Statutory town in Lincoln County, Colorado, United States

Arriba (/ˌærɪbaː,/) is a statutory town located in Lincoln County, Colorado, United States. The town population was 202 at the 2020 United States census.

==History==
Arriba is the Spanish word for "on high" or "above others." The Arriba, Colorado, post office opened on February 4, 1889, and the Town of Arriba was incorporated on August 29, 1918.

==Geography==
Arriba is located along Interstate 70.

At the 2020 United States census, the town had a total area of 1.292 km2, all of it land.

==Demographics==

As of the census of 2000, there were 244 people, 106 households, and 62 families residing in the town. The population density was 523.1 PD/sqmi. There were 127 housing units at an average density of 272.2 /sqmi. The racial makeup of the town was 94.67% White, 0.82% Native American, 1.64% Asian, 2.05% from other races, and 0.82% from two or more races. Hispanic or Latino of any race were 5.74% of the population.

There were 106 households, out of which 26.4% had children under the age of 18 living with them, 48.1% were married couples living together, 6.6% had a female householder with no husband present, and 40.6% were non-families. 34.0% of all households were made up of individuals, and 17.9% had someone living alone who was 65 years of age or older. The average household size was 2.30 and the average family size was 3.05.

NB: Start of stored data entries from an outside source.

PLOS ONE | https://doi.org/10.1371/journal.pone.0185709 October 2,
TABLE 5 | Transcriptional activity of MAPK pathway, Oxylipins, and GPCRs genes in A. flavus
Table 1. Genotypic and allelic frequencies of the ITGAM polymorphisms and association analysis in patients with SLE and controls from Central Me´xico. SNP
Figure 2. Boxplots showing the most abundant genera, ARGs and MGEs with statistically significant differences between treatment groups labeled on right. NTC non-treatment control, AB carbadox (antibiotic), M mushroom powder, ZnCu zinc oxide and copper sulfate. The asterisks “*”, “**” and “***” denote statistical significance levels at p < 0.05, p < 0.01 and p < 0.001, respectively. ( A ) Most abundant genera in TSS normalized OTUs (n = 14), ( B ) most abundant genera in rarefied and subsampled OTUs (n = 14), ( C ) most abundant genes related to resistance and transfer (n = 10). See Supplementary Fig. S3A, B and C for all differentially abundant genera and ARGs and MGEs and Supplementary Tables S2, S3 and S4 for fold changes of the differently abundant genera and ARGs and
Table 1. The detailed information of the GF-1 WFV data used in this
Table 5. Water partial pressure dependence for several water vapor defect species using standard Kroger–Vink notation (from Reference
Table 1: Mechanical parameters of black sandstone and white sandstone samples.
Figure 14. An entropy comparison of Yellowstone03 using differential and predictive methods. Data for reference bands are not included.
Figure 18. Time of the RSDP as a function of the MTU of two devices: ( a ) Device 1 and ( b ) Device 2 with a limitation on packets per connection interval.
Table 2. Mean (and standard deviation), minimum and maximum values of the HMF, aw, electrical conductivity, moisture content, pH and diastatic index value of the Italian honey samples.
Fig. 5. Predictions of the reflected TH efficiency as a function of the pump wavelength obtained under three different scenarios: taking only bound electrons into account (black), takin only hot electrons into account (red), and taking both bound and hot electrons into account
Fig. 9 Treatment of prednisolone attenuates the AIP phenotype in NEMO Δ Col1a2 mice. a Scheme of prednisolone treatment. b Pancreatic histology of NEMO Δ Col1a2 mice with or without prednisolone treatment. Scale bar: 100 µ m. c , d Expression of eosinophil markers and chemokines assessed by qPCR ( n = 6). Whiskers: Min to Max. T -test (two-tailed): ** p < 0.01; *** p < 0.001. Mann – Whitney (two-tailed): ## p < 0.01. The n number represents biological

In the town, the population was spread out, with 25.8% under the age of 18, 6.1% from 18 to 24, 26.2% from 25 to 44, 23.4% from 45 to 64, and 18.4% who were 65 years of age or older. The median age was 41 years. For every 100 females, there were 96.8 males. For every 100 females age 18 and over, there were 96.7 males.

The median income for a household in the town was $25,000, and the median income for a family was $27,500. Males had a median income of $27,188 versus $19,000 for females. The per capita income for the town was $13,370. About 8.1% of families and 13.5% of the population were below the poverty line, including 3.0% of those under the age of eighteen and 19.6% of those 65 or over.

Historical population
| Census | Pop. | Note | %± |
| 1920 | 334 |  | — |
| 1930 | 337 |  | 0.9% |
| 1940 | 286 |  | −15.1% |
| 1950 | 367 |  | 28.3% |
| 1960 | 296 |  | −19.3% |
| 1970 | 254 |  | −14.2% |
| 1980 | 236 |  | −7.1% |
| 1990 | 220 |  | −6.8% |
| 2000 | 244 |  | 10.9% |
| 2010 | 193 |  | −20.9% |
| 2020 | 202 |  | 4.7% |
U.S. Decennial Census

==Attractions==
The Arriba Town Museum is located in the Arriba Town Hall and contains memorabilia and historic artifacts on the history of the area. Grandpa Jerry's Clown Museum started in 1986 in Sterling and moved to Arriba in 2001. The museum claims to be the largest known collection of collectible clowns (baby rattles, cookie jars, cups, salt and pepper shakers, tea sets, vases, "piggy" banks, music boxes, frames, porcelain pieces, lamps, puppets, etc.). The collection comprises items from 28 states and 13 countries. The museum has since closed.